Restate word for word the lines that run from the one containing "От правильности его решения зависит не только" to the last line of the data, both ends included.

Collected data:
- - - -
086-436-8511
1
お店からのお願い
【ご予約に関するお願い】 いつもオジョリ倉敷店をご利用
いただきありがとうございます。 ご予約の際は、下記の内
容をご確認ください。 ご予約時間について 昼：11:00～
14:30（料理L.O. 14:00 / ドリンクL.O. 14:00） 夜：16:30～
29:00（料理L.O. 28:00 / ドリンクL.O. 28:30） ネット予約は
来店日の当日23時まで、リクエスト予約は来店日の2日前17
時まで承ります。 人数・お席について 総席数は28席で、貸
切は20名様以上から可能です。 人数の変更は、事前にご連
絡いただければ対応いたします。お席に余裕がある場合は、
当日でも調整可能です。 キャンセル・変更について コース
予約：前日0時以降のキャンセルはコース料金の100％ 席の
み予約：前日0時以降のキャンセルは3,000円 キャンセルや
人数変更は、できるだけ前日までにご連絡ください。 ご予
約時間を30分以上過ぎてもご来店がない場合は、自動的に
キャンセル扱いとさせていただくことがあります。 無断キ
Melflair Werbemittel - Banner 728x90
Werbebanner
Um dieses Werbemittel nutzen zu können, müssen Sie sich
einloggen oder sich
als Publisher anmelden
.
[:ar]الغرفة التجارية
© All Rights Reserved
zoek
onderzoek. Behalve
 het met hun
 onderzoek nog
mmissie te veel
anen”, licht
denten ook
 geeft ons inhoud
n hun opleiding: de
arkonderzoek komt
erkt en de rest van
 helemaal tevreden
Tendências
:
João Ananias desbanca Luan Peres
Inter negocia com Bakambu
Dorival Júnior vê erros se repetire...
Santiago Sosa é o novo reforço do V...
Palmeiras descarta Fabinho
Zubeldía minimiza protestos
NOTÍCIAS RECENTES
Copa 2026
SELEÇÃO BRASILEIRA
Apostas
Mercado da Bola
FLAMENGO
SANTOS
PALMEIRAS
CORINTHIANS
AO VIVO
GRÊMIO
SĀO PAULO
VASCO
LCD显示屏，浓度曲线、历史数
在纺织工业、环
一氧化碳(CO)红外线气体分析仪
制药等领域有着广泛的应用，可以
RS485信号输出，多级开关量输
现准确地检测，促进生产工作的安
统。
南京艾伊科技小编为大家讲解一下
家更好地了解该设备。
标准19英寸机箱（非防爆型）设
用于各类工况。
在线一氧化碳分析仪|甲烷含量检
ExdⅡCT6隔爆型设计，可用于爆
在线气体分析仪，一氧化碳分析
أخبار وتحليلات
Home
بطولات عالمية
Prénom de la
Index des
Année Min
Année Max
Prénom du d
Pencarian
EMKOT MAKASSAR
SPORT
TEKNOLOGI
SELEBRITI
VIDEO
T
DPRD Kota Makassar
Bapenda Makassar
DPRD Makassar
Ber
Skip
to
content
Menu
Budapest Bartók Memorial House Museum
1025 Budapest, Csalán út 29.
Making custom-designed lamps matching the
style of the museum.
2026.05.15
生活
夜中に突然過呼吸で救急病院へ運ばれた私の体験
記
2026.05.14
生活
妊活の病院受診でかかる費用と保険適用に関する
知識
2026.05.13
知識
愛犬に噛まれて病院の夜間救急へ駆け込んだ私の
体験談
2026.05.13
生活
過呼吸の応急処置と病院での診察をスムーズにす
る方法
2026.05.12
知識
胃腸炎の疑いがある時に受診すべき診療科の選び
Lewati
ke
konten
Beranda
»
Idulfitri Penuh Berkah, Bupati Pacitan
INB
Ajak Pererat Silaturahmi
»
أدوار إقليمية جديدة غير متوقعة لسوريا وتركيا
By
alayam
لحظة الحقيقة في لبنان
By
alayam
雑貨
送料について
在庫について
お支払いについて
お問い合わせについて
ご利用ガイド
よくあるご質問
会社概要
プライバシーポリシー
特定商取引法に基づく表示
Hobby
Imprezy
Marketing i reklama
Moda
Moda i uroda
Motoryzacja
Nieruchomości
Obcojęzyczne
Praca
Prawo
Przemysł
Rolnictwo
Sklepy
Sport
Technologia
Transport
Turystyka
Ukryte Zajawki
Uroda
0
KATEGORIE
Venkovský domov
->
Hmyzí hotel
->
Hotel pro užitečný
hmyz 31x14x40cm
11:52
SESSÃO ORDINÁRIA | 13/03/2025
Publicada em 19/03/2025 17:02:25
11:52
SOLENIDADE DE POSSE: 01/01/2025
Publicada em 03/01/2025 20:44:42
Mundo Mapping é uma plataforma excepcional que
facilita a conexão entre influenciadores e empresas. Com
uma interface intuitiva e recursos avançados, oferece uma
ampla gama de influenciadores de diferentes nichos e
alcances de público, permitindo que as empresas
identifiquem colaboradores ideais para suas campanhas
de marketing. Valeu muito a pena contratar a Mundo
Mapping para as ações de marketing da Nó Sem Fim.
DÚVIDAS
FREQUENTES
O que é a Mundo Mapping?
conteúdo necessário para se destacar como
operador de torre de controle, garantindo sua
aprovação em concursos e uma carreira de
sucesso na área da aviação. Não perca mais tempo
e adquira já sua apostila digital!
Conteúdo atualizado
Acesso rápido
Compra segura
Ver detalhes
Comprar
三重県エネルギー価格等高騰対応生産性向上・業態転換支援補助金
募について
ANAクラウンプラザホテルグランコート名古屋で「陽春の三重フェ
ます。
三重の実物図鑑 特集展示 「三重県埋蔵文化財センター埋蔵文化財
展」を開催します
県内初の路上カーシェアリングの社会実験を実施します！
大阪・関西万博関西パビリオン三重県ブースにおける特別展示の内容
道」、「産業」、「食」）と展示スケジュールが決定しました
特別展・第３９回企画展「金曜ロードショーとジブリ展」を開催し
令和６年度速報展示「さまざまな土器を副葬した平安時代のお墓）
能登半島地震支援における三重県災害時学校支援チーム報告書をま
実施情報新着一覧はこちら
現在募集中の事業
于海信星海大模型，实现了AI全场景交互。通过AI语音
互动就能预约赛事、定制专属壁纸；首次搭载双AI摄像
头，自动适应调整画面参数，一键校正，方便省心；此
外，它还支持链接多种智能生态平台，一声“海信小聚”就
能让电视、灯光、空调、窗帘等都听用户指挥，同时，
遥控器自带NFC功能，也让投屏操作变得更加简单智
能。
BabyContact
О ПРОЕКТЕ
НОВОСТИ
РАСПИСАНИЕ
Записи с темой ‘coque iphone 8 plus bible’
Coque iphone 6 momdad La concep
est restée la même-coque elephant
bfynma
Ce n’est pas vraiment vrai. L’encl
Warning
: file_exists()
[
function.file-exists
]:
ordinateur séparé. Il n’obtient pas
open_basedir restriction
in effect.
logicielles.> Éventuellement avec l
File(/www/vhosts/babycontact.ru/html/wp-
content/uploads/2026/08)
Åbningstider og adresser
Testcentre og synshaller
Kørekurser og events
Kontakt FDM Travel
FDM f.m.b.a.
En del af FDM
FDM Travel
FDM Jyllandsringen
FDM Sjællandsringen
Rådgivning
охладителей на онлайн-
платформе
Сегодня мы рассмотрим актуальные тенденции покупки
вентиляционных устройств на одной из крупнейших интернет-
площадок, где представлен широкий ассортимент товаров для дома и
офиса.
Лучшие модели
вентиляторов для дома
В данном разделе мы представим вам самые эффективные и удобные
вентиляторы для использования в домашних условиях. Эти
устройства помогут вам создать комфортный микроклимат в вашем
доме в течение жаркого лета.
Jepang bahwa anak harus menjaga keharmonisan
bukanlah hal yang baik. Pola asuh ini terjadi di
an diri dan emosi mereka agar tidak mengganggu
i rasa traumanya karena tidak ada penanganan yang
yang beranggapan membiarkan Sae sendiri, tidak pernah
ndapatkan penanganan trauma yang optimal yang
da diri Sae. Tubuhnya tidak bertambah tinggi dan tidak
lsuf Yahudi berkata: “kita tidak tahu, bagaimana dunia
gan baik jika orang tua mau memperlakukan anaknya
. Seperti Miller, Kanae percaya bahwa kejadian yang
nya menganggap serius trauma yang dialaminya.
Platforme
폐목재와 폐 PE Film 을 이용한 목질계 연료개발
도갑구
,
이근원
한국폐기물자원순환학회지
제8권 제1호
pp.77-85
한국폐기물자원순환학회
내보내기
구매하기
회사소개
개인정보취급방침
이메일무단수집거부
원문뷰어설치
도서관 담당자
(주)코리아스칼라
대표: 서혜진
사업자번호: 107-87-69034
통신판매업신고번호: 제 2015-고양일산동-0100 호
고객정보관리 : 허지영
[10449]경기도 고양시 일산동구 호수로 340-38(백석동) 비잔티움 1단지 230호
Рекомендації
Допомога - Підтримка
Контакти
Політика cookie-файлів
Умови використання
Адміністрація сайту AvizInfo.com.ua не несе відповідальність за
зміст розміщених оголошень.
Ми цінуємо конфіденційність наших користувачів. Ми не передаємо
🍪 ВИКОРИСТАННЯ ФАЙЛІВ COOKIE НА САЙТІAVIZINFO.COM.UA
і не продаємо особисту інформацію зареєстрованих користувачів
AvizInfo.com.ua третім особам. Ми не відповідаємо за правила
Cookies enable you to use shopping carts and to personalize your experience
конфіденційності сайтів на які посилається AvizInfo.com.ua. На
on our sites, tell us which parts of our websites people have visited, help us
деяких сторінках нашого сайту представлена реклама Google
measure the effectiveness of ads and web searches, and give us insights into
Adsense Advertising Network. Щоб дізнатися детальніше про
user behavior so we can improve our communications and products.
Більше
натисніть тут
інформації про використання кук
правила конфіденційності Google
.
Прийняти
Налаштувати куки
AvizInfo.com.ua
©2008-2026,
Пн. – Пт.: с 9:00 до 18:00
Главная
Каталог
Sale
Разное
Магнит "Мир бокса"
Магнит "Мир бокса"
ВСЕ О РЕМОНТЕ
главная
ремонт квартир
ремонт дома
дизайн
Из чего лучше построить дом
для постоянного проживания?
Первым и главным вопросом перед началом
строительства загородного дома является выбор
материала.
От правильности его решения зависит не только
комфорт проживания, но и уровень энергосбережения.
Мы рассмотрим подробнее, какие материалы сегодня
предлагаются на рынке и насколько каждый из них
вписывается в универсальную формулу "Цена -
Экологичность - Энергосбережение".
- - - -
Exercise response:
От правильности его решения зависит не только
комфорт проживания, но и уровень энергосбережения.
Мы рассмотрим подробнее, какие материалы сегодня
предлагаются на рынке и насколько каждый из них
вписывается в универсальную формулу "Цена -
Экологичность - Энергосбережение".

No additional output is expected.